Natural language Processing: Game changer and future of Business
The future with NLP is exciting and the cause behind this is its capacity to extract insights from human texts and interpret human emotions exactly. NLP can decode human emotions and distinguish emotions like happy, sad, joy, angry etc. As we know emotions operate customer choices and companies must track these emotions and analyse the customer better to deliver them with improved services. By using NLP,Companies can establish voice interfaces and Chatbots that can talk with customers anytime and every time. And these interfaces have the potential to understand customers’ voice and reply to their queries with relevant solutions. NLP also aids in identifying customer preferences through browsing history, social media pages, keyword searches and then sorting them into different buyer characters to create ad campaigns specific to the characters. Thus, NLP is gaining advantage in business activities slowly aiding businesses to stay forward in competition by better operational efficiency, faster resolutions and more individualized customer engagement.

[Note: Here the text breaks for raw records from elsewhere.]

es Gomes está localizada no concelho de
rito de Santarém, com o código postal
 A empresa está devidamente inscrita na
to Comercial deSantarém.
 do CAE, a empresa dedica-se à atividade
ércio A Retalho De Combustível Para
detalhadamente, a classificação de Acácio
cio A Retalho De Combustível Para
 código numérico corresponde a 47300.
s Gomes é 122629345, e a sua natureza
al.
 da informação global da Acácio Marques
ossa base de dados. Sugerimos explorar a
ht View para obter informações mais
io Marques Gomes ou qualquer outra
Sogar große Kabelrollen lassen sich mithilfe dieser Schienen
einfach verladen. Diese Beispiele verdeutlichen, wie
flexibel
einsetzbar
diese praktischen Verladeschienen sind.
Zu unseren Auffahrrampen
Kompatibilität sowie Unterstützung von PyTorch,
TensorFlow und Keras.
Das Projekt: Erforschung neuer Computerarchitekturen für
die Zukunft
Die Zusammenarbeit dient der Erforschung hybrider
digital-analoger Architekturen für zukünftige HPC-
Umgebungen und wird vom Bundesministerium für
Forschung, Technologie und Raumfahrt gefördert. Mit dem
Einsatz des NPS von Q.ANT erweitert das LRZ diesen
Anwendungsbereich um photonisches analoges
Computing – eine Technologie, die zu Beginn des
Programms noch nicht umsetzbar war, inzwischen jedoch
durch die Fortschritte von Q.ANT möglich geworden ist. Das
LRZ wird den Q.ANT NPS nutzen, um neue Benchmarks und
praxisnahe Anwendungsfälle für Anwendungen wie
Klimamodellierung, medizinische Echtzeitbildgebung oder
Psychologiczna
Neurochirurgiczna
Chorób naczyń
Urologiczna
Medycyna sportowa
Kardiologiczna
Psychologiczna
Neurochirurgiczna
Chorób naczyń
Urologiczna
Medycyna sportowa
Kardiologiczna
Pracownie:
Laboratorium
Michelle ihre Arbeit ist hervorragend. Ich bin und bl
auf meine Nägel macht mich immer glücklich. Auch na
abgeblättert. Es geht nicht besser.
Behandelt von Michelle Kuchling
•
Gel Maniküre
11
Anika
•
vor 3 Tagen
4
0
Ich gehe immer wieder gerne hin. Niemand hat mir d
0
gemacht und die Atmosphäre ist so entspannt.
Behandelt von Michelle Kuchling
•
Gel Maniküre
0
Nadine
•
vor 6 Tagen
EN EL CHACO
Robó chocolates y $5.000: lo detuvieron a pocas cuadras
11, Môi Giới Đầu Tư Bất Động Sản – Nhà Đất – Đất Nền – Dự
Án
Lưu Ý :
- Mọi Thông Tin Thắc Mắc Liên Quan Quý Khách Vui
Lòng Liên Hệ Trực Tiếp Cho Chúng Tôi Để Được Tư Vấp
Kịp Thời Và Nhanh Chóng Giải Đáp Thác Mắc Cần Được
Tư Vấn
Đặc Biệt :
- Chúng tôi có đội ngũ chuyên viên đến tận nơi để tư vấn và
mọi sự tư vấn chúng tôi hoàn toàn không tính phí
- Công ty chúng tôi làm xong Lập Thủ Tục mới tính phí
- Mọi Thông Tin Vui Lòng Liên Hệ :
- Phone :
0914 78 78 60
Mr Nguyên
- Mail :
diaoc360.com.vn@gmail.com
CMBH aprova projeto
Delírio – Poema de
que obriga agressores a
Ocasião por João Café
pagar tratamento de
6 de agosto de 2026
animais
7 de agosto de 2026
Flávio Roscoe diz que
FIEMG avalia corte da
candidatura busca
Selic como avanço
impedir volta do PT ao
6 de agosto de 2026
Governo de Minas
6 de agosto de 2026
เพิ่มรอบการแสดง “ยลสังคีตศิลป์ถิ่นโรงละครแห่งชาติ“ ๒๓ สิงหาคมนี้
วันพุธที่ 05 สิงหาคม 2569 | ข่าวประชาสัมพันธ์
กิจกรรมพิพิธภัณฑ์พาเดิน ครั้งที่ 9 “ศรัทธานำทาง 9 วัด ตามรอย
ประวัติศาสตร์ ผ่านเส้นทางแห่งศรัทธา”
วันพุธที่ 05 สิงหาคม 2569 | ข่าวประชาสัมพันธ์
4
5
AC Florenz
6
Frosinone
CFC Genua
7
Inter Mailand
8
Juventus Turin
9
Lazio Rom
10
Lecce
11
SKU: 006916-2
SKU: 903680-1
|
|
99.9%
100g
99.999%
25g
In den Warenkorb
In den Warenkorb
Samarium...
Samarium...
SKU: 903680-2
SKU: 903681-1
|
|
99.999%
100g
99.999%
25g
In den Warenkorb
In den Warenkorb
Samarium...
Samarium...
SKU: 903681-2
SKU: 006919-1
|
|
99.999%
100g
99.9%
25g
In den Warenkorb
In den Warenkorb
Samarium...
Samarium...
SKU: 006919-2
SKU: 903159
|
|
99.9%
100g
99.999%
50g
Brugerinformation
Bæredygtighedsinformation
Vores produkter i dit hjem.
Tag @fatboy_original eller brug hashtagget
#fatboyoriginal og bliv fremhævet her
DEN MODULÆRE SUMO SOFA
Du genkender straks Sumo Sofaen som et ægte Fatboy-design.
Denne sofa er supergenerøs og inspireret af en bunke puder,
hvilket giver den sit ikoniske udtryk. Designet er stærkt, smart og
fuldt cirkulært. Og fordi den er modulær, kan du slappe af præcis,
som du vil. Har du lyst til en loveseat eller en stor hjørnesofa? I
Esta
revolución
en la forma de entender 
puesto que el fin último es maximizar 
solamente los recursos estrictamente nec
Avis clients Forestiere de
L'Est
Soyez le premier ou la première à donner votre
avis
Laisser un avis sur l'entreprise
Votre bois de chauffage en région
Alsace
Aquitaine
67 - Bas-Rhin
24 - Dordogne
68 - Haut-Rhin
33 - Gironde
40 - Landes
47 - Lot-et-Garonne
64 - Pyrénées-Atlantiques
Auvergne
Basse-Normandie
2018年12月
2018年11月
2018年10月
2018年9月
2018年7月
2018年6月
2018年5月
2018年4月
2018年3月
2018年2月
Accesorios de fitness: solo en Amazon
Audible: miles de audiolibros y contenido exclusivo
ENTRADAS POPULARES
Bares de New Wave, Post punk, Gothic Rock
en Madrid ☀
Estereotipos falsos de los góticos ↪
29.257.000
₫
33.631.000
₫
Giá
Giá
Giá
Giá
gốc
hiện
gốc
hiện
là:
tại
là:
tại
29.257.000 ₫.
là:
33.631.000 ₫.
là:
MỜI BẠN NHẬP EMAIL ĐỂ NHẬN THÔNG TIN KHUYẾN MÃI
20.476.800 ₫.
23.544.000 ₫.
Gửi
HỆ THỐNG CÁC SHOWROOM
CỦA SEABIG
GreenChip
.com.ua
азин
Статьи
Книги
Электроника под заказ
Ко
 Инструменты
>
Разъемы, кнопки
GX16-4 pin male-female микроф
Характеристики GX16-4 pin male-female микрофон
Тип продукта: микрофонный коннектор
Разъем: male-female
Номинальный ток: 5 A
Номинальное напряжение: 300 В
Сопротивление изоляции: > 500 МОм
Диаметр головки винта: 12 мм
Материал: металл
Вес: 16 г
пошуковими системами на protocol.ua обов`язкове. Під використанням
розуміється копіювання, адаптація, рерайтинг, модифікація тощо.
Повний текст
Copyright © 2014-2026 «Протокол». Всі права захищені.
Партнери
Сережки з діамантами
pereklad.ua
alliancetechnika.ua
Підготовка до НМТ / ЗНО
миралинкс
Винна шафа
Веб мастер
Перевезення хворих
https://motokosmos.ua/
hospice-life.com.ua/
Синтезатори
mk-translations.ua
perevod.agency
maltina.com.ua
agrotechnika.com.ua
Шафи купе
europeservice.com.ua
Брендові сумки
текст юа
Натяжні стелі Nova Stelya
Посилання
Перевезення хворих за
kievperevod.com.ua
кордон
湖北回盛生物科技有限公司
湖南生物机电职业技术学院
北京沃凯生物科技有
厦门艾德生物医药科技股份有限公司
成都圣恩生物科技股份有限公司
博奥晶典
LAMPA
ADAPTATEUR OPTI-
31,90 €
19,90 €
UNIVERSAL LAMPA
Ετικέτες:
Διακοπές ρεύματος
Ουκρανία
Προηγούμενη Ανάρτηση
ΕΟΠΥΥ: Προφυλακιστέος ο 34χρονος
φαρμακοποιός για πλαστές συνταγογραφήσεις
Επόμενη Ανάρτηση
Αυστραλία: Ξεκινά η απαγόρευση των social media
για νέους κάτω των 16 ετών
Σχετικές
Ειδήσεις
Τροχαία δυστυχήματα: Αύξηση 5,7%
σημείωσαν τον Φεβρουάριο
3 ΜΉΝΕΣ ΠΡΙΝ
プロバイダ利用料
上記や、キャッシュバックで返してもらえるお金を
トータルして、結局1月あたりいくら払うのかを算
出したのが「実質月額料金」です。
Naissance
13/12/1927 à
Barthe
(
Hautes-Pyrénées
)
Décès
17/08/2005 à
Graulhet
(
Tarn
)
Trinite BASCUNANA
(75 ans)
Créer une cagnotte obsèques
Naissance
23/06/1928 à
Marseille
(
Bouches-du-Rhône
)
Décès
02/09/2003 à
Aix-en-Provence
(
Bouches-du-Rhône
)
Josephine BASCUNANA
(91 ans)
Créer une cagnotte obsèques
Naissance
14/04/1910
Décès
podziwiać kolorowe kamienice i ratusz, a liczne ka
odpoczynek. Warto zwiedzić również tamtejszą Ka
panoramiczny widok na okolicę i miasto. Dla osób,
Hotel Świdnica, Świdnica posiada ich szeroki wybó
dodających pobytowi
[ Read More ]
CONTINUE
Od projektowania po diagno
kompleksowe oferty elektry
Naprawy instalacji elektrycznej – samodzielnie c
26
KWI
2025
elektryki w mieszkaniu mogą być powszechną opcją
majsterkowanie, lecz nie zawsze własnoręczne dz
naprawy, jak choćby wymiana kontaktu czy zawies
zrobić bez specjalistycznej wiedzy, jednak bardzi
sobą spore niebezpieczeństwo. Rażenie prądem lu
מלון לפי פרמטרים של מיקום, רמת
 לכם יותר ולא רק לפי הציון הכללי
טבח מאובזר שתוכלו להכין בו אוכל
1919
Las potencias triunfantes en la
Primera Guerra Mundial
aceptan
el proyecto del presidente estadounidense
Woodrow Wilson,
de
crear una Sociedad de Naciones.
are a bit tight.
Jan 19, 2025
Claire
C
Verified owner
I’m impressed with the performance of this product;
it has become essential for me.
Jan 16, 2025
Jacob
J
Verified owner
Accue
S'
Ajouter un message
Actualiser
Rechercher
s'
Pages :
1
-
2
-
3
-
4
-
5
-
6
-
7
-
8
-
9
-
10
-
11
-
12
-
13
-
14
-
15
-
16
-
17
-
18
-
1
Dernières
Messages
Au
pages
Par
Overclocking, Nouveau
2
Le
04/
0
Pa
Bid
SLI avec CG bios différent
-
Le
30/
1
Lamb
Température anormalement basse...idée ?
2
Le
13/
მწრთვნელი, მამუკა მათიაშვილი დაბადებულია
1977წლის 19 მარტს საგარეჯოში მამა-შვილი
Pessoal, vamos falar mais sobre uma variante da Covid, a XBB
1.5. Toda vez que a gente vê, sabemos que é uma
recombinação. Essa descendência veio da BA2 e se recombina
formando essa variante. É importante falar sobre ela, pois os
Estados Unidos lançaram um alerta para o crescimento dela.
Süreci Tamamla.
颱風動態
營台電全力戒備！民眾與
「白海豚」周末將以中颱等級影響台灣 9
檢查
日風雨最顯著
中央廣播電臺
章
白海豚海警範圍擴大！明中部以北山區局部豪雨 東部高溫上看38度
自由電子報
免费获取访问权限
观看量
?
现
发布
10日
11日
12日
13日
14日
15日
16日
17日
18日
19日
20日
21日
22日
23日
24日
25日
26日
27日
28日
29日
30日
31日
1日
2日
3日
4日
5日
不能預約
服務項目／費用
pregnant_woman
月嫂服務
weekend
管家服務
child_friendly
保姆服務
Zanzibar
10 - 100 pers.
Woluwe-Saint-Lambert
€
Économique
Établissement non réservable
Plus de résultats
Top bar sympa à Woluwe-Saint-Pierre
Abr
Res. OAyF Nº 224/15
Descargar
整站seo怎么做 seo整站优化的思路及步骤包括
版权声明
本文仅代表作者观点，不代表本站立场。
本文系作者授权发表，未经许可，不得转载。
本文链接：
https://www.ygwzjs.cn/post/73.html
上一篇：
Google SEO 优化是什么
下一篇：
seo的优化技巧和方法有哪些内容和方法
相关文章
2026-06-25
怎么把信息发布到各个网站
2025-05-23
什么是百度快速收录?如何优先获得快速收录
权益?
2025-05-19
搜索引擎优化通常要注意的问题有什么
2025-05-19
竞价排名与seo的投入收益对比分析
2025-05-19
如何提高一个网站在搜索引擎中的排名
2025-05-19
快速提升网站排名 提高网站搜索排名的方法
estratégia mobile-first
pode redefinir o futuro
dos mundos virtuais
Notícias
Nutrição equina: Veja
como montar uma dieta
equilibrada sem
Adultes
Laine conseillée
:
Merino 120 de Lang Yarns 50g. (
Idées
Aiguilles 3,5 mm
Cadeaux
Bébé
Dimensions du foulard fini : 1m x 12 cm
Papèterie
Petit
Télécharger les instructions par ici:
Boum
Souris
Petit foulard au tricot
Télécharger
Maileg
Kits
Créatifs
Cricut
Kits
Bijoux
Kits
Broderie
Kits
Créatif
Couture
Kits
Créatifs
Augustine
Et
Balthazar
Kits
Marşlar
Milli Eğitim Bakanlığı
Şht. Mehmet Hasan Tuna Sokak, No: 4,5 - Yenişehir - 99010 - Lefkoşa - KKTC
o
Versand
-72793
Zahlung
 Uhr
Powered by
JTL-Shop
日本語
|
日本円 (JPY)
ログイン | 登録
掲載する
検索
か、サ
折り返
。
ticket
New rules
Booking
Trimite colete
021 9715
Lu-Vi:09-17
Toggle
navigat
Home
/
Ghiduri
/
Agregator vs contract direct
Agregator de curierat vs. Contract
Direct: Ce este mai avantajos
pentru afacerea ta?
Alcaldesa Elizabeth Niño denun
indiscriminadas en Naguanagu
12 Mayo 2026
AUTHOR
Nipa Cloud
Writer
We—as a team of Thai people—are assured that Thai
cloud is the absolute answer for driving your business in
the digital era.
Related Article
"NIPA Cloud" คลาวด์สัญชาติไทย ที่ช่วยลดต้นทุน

Wrapping it up: Why is Natural Language Processing Difficult?
The nature of the human language is what makes NLP difficult. When humans communicate with each other, problems like mispronunciation are easily understood but computer isn’t as objective as a human and has a tough time differentiating between relevant information and inconsequential words. For example, telling someone you are engaged can mean a lot of things like you are going to be married or busy with a project or involved in a lengthy process. Furthermore many words have different meanings; depending on how they are used which computers are still trying to understand. Another problem is mumbling, talking too quickly or too slowly, adding “ums” and “ahs” which may be natural for humans to use in sentences but difficult for the computer to decode the meaning. Any difference from the computer’s fixed way can result in error messages or a wrong response.
Although there is more research required and the technology is still evolving but NLP is a very demanding and promising field of the 21st century. It is transforming the way we analyze and interact with language-based data and perform automated tasks like translation, classification, and extraction. The future is going to see some massive changes as the technology becomes more mainstream and more advancement in the ability are explored.